The quantitative prediction of process constraints, such as the threshold of deep-penetration laser welding, is an important part of a fast and reliable development of robust process windows for laser processes, which is an important aspect for small batch-size manufacturing. Physics-informed hybrid models, the combination of physics-based models and machine learning, are a promising approach for this task.


Therefore, this contribution presents the application of such a physics-informed hybrid model for the prediction of the threshold of deep-penetration laser welding. The presented model combines an analytical model with a machine learning model, employing Gaussian processes, where the machine learning model is trained to learn and compensate for the deviations between the analytical model and experimental results.


The prediction accuracy could be increased by applying the physics-informed hybrid model, resulting in a reduction of the mean relative error of about 73 % compared to only using the analytical model.

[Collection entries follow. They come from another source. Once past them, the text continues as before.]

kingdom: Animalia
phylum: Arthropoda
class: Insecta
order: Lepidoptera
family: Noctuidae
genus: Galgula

Furthermore, compared to only using a black-box machine learning model, the number of training data required to train the model could be reduced and an increased prediction accury for extrapolation could be observed.


In some cases the results of the model, including the confidence interval, resulted in negative values, which is not consistent with the physical boundary conditions for the threshold of deep-penetration laser welding. By applying additional output constraints to the model, using the method of output warping, the compliance of the model with the physical boundary conditions could be further improved, successfully mitigating this issue.